Fraternity brothers began earning their CPR certifications this weekend at one of four classes offered by the Penn State Emergency Medical Services Association, in addition to a pilot class held earlier this semester.
In total, the courses cost $8,000 for four members from each of the 36 fraternities on campus to receive the certification. The IFC and Office of Fraternity and Sorority Life covered expenses so the course wouldn’t place a financial burden on chapters.
Brothers also had the opportunity to take first aid and “Stop the Bleed” classes at an additional fee, which chapters would have to pay themselves. Course coordinator Josh Hamilton said that although CPR training is life-saving, lessons learned from first aid and “Stop the Bleed” classes are more commonly used. No brothers in attendance at the Sunday morning class said they were staying for the additional courses.
The new policy is the product of nearly a year of planning that began as a class project for a former member of both the IFC and Penn State Emergency Medical Services Association.
“What started out as an ENGL 202 assignment for me is now a fully realized harm reduction program in our very own community,” Arman Saeedi said in a statement provided by the IFC. “As a former member of PSU EMS, my personal connection to the Beta Theta Pi tragedy inspired me to make every effort to prevent or at least reduce incidences like that from happening.”
Now that Saeedi has graduated, his partner in championing the CPR requirement and IFC vice president of civic responsibility Alec Gutsche has continued the legwork, finally bringing the idea to life.
“I always felt there could be more safety measured instituted that weren’t instituted and thought about how that’d be something I’d change if I ever moved up in the IFC,” Gutsche said. “Now, if something happens in a house, they’ll be more likely to recognize an emergency or even able to perform CPR themselves, so this is better for everyone in the long run.”

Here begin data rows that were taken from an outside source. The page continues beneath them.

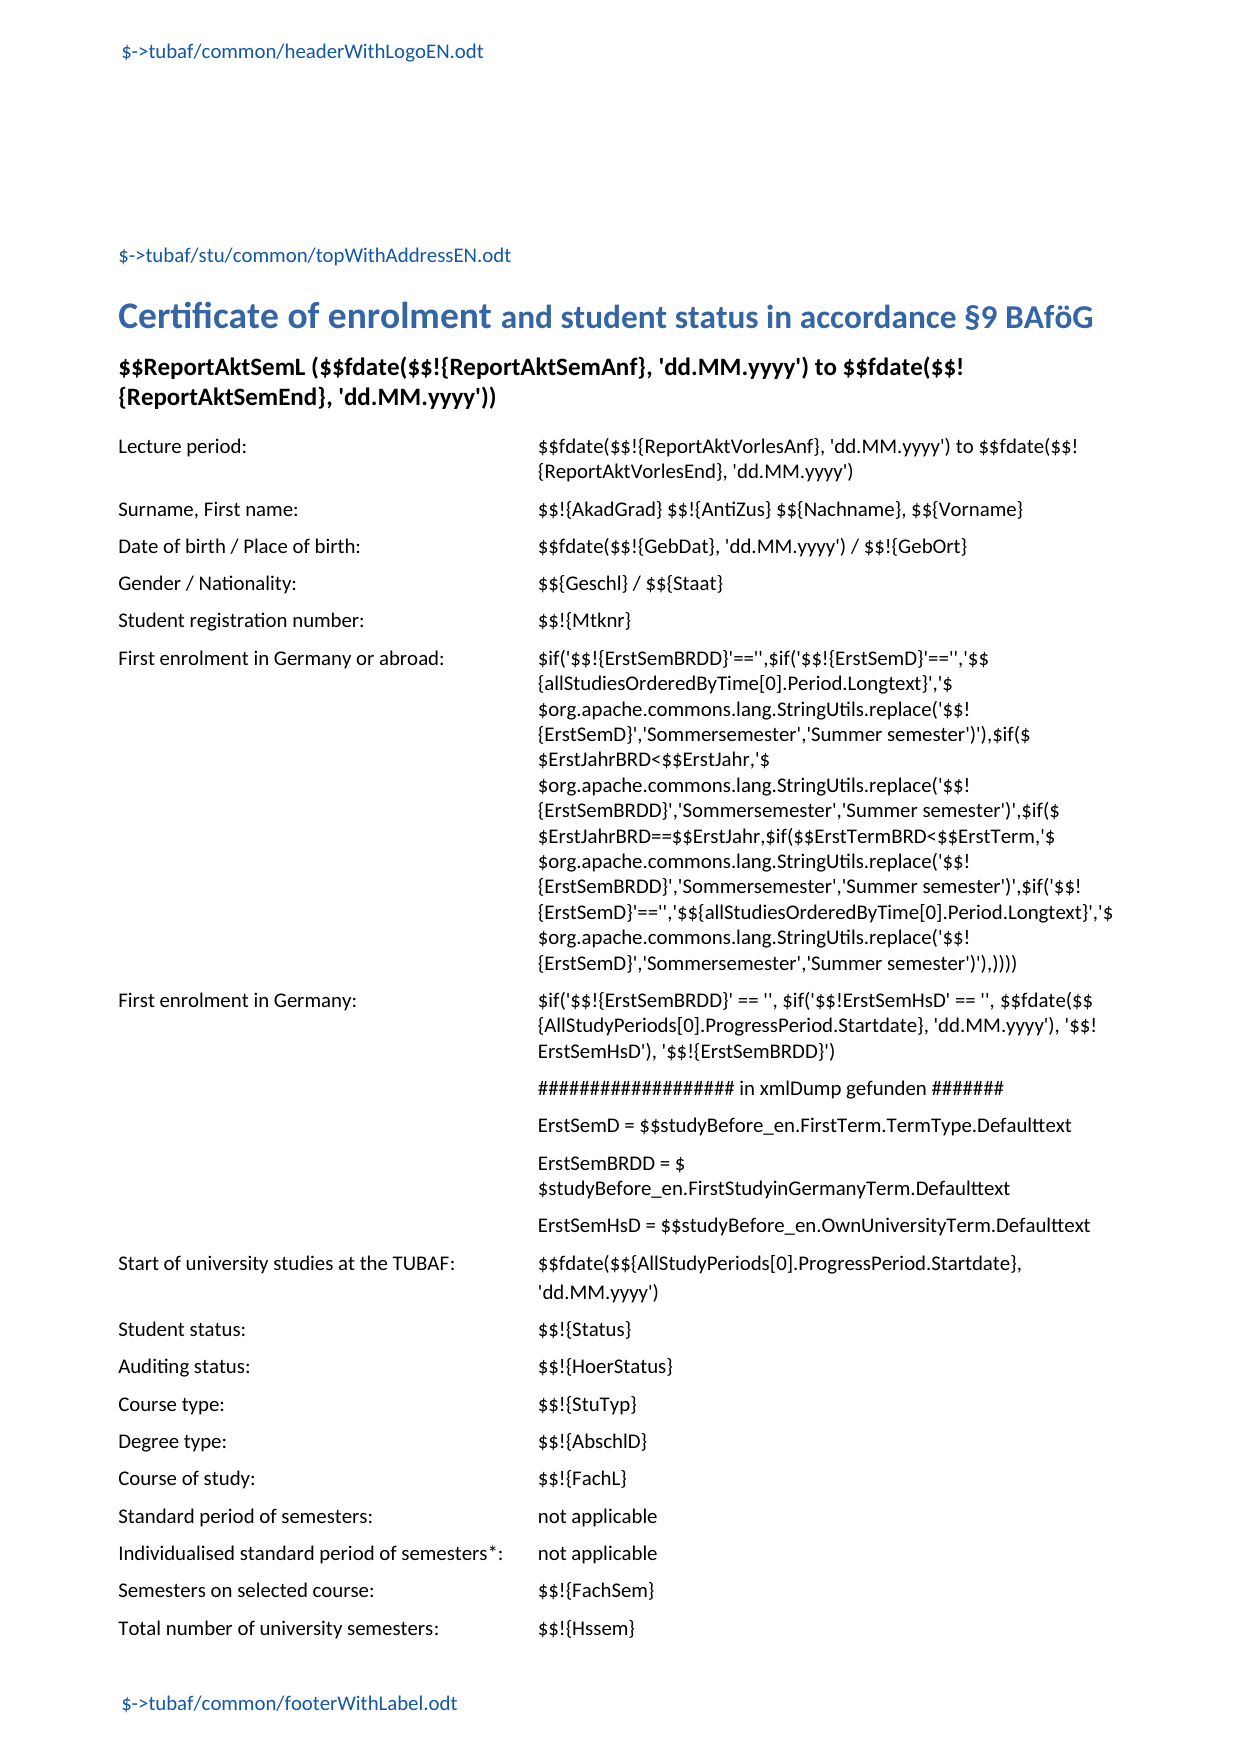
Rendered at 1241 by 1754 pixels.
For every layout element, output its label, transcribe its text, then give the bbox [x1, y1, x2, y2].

subtitle Certificate of enrolment and student status in accordance §9 BAföG [118, 292, 1122, 338]
table_cell Date of birth / Place of birth: [118, 527, 538, 564]
table_cell Auditing status: [118, 1348, 538, 1385]
table_cell $$!{Status} [538, 1311, 1116, 1348]
table_cell $$!{Mtknr} [538, 602, 1116, 639]
text $->tubaf/stu/common/topWithAddressEN.odt [118, 242, 1122, 267]
table_cell Standard period of semesters: [118, 1497, 538, 1534]
table_cell not applicable [538, 1497, 1116, 1534]
table_cell Gender / Nationality: [118, 565, 538, 602]
table_cell Total number of university semesters: [118, 1609, 538, 1646]
table_cell Lecture period: [118, 427, 538, 490]
table_header Semesters on selected course: [118, 1572, 538, 1609]
table_cell $$!{StuTyp} [538, 1385, 1116, 1422]
table_cell Student registration number: [118, 602, 538, 639]
table_cell $$!{FachL} [538, 1460, 1116, 1497]
table_cell Course of study: [118, 1460, 538, 1497]
table_cell $$!{HoerStatus} [538, 1348, 1116, 1385]
table_cell $${Geschl} / $${Staat} [538, 565, 1116, 602]
table_cell $if('$$!{ErstSemBRDD}'=='',$if('$$!{ErstSemD}'=='','$${allStudiesOrderedByTime[0].Period.Longtext}','$$org.apache.commons.lang.StringUtils.replace('$$!{ErstSemD}','Sommersemester','Summer semester')'),$if($$ErstJahrBRD<$$ErstJahr,'$$org.apache.commons.lang.StringUtils.replace('$$!{ErstSemBRDD}','Sommersemester','Summer semester')',$if($$ErstJahrBRD==$$ErstJahr,$if($$ErstTermBRD<$$ErstTerm,'$$org.apache.commons.lang.StringUtils.replace('$$!{ErstSemBRDD}','Sommersemester','Summer semester')',$if('$$!{ErstSemD}'=='','$${allStudiesOrderedByTime[0].Period.Longtext}','$$org.apache.commons.lang.StringUtils.replace('$$!{ErstSemD}','Sommersemester','Summer semester')'),)))) [538, 639, 1116, 981]
table_cell Surname, First name: [118, 490, 538, 527]
table_cell not applicable [538, 1534, 1116, 1572]
table_cell $$!{AkadGrad} $$!{AntiZus} $${Nachname}, $${Vorname} [538, 490, 1116, 527]
table_cell $$fdate($${AllStudyPeriods[0].ProgressPeriod.Startdate}, 'dd.MM.yyyy') [538, 1244, 1116, 1311]
table_cell $$!{Hssem} [538, 1609, 1122, 1646]
table_header $$ReportAktSemL ($$fdate($$!{ReportAktSemAnf}, 'dd.MM.yyyy') to $$fdate($$!{ReportAktSemEnd}, 'dd.MM.yyyy')) [118, 351, 1116, 427]
table_cell First enrolment in Germany: [118, 981, 538, 1244]
table_cell Start of university studies at the TUBAF: [118, 1244, 538, 1311]
table_header $$!{FachSem} [538, 1572, 1122, 1609]
table_cell Student status: [118, 1311, 538, 1348]
table_cell Individualised standard period of semesters*: [118, 1534, 538, 1572]
table_cell Course type: [118, 1385, 538, 1422]
table_cell $$!{AbschlD} [538, 1423, 1116, 1460]
table_cell Degree type: [118, 1423, 538, 1460]
table_cell First enrolment in Germany or abroad: [118, 639, 538, 981]
table_cell $if('$$!{ErstSemBRDD}' == '', $if('$$!ErstSemHsD' == '', $$fdate($${AllStudyPeriods[0].ProgressPeriod.Startdate}, 'dd.MM.yyyy'), '$$!ErstSemHsD'), '$$!{ErstSemBRDD}') ################### in xmlDump gefunden ####### ErstSemD = $$studyBefore_en.FirstTerm.TermType.Defaulttext ErstSemBRDD = $$studyBefore_en.FirstStudyinGermanyTerm.Defaulttext ErstSemHsD = $$studyBefore_en.OwnUniversityTerm.Defaulttext [538, 981, 1116, 1244]
table_cell $$fdate($$!{ReportAktVorlesAnf}, 'dd.MM.yyyy') to $$fdate($$!{ReportAktVorlesEnd}, 'dd.MM.yyyy') [538, 427, 1116, 490]
table_cell $$fdate($$!{GebDat}, 'dd.MM.yyyy') / $$!{GebOrt} [538, 527, 1116, 564]
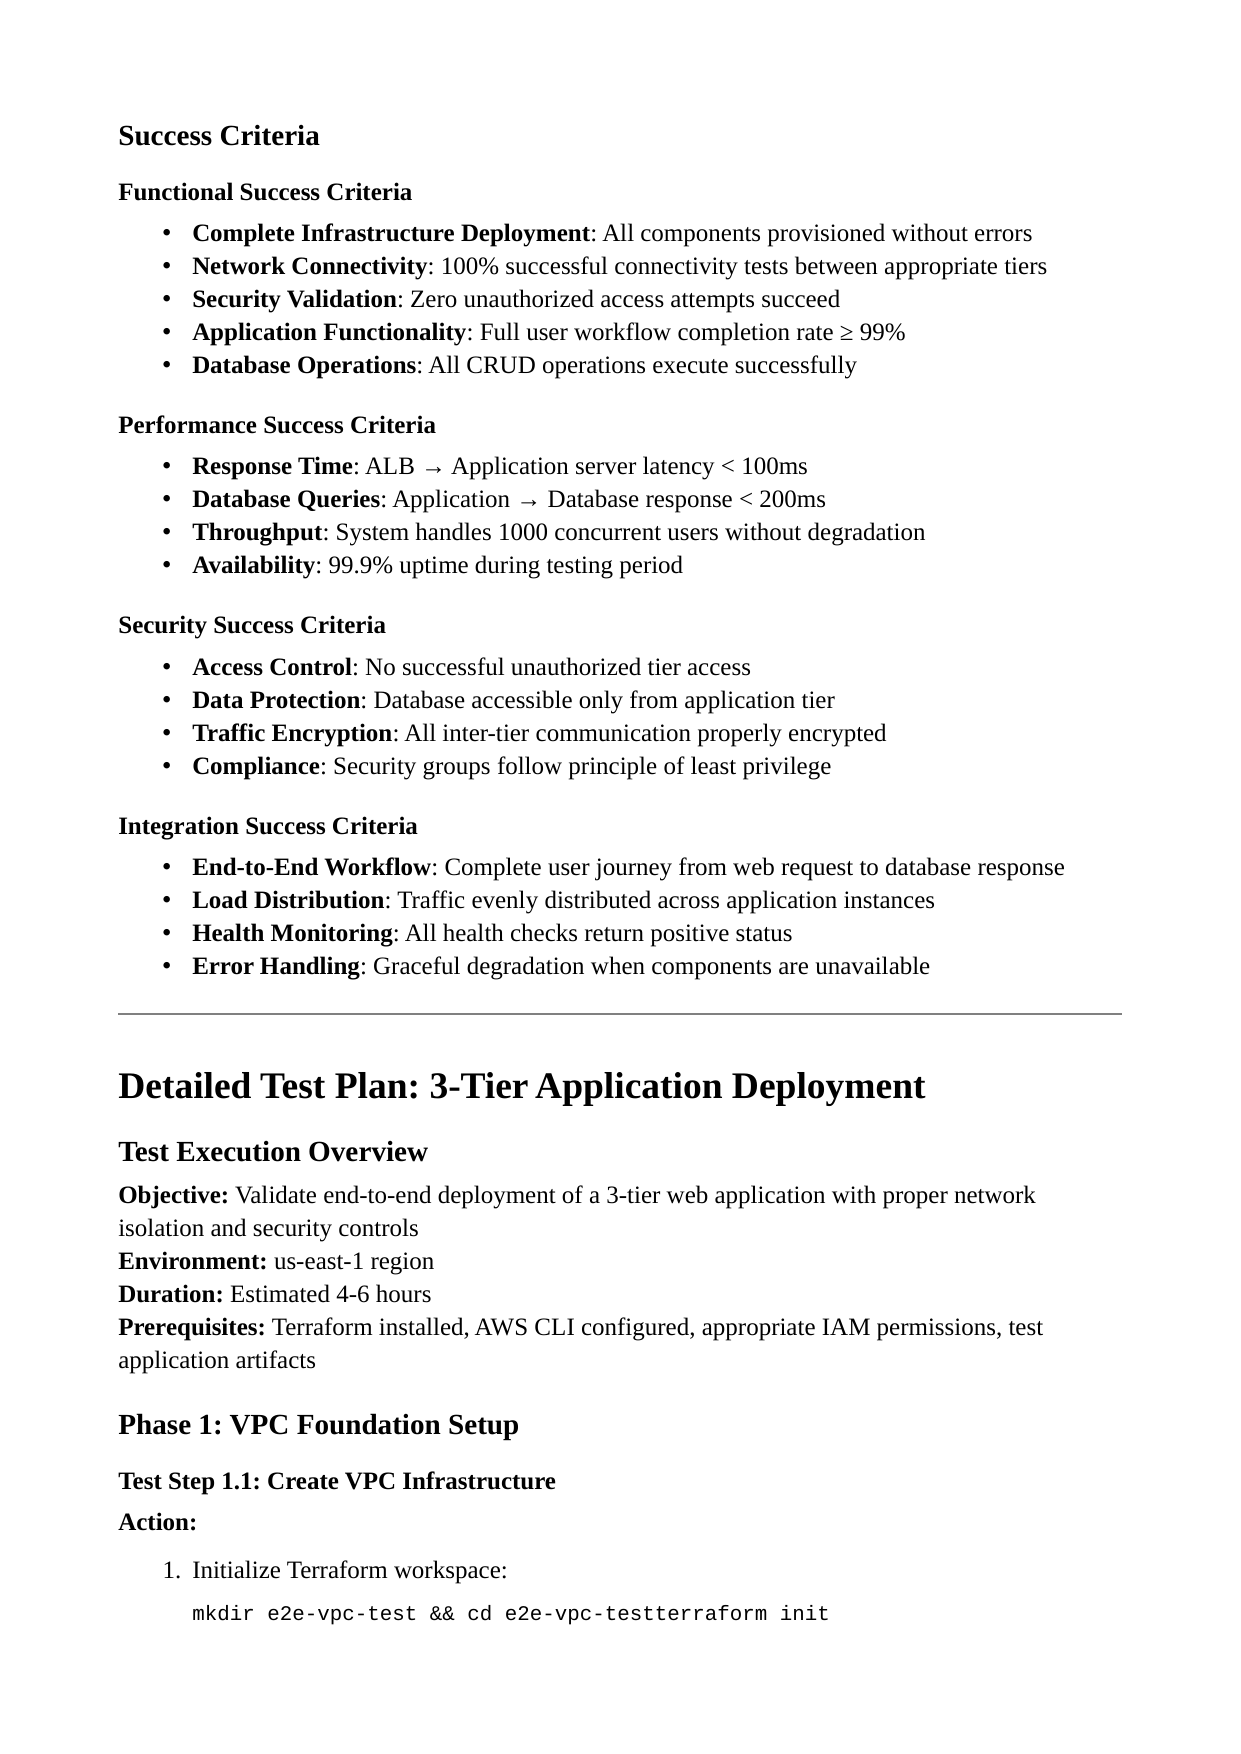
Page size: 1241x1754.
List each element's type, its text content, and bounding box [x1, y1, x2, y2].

From getting the university’s buy-in to collaborating with EMSA to securing funding, the creation of this policy has spanned the length of Gutsche’s term, which began last November and ends next month. Now, EMSA and IFC are discussing the possibility of working together to develop a safety and emergency response curriculum specifically designed for fraternity chapters.
This policy comes more than a year and a half after Penn State sophomore Tim Piazza died as a result of a hazing ritual at the house of Beta Theta Pi. Since then, various measures have been imposed by the university to curb hazing and drinking. However, this seems like the biggest and most forward-thinking move made by the Greek community in an effort to make itself safer.
“Getting the first step of safety training in place is huge,” Gutsche said. “Now, people are going to be accustomed to thinking that if they want to be on their fraternities’ exec boards, they’re probably going to need to get CPR-certified. From there, we can work toward more training.
“Initially, everyone was up in arms about the new sanctions when they were introduced. But everyone eventually got used to them. We think eventually these rules will be accepted widely and we’ll be able to expand.”